Start of Provided records

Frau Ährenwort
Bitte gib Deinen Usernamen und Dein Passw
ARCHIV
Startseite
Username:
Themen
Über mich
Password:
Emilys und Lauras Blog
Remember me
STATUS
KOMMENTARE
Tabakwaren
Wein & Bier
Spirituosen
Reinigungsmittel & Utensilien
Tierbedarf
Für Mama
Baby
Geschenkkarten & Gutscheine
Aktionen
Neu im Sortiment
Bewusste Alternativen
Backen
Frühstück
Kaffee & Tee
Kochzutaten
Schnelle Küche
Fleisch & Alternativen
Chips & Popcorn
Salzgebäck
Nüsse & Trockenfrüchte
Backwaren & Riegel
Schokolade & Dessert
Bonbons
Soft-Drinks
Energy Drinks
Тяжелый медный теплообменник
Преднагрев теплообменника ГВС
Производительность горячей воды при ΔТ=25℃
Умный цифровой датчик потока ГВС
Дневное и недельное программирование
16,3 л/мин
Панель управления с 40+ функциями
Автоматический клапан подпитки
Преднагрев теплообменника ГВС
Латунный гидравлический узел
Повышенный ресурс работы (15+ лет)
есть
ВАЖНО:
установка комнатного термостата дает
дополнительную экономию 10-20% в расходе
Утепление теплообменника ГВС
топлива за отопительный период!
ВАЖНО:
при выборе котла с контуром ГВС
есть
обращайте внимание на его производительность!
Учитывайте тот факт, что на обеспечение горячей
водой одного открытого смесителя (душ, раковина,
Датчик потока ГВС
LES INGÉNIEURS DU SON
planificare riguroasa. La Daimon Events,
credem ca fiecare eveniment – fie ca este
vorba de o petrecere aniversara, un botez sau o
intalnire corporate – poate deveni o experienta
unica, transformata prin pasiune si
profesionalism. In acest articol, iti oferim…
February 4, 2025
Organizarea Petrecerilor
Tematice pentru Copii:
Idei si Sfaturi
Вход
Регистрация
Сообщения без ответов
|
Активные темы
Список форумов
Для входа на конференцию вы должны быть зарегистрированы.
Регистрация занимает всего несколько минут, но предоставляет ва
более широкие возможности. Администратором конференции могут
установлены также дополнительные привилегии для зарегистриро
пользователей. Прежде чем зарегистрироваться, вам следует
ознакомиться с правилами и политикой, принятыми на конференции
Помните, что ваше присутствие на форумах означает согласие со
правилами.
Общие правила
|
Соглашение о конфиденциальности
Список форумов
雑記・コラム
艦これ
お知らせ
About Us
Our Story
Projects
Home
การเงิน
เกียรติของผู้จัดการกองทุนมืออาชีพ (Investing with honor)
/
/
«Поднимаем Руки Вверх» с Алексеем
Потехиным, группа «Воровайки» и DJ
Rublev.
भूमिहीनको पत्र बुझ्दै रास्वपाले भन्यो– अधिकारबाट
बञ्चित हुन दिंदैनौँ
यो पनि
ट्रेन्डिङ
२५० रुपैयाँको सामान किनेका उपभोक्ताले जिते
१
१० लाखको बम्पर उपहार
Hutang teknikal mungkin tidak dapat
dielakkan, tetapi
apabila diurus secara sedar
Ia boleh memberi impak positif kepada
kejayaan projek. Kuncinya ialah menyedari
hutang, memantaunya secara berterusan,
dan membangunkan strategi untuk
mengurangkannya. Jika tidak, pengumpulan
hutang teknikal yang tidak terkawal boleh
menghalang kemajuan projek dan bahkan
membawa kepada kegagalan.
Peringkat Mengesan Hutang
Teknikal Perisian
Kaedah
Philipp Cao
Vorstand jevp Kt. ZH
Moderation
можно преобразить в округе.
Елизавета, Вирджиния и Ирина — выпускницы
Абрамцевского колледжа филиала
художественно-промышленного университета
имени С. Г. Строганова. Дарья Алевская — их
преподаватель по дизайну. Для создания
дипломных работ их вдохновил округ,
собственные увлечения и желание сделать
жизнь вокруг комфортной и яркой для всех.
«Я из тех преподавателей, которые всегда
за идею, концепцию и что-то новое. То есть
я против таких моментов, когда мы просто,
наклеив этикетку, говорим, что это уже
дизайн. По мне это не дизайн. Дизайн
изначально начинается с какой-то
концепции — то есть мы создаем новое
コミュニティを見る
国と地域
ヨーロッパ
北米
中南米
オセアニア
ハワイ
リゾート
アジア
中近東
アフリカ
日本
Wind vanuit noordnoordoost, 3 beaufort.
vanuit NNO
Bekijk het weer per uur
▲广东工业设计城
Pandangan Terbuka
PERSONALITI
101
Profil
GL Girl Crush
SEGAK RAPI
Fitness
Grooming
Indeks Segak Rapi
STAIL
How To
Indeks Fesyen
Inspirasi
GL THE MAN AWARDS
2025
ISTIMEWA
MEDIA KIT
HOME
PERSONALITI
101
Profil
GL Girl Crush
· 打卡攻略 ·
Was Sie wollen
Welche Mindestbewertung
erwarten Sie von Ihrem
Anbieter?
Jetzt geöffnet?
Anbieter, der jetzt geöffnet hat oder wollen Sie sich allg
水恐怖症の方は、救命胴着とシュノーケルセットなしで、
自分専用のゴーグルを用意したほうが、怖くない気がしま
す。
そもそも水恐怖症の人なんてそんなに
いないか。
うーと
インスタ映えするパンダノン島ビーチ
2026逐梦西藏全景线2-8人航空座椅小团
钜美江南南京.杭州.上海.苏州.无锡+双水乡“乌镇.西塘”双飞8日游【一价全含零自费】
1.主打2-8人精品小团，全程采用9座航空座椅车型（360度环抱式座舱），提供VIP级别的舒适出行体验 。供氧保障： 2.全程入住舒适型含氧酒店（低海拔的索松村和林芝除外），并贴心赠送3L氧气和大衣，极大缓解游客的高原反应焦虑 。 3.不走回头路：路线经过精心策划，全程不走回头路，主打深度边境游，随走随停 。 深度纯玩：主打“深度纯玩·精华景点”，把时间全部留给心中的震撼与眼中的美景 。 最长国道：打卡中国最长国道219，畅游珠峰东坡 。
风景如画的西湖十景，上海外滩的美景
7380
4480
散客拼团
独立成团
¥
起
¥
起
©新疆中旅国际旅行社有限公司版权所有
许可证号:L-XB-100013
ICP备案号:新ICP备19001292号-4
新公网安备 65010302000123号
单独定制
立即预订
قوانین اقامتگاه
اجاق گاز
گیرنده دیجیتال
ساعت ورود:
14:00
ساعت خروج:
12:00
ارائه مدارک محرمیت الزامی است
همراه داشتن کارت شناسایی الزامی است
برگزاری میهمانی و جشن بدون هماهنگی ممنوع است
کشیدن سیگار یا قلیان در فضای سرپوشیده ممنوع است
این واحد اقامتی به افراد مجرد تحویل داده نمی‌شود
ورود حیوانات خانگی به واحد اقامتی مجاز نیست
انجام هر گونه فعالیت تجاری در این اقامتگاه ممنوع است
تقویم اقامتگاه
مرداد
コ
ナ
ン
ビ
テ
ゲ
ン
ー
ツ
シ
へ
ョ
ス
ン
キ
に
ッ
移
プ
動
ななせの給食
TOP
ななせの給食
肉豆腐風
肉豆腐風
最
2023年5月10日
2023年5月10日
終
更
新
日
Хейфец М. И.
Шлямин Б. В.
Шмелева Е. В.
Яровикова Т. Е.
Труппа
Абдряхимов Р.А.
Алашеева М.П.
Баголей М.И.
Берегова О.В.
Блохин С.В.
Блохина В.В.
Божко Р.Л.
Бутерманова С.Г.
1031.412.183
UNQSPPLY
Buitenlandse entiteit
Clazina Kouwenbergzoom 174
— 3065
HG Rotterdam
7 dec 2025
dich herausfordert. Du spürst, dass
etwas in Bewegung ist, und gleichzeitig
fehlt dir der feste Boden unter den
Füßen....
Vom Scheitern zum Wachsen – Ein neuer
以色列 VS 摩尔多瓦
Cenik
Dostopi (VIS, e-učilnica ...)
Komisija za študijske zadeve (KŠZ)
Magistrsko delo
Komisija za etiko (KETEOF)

End of Provided records

Exercise prompt =
Count up the lines of the data that include "secara". Reply with a number only.

Answer below =
2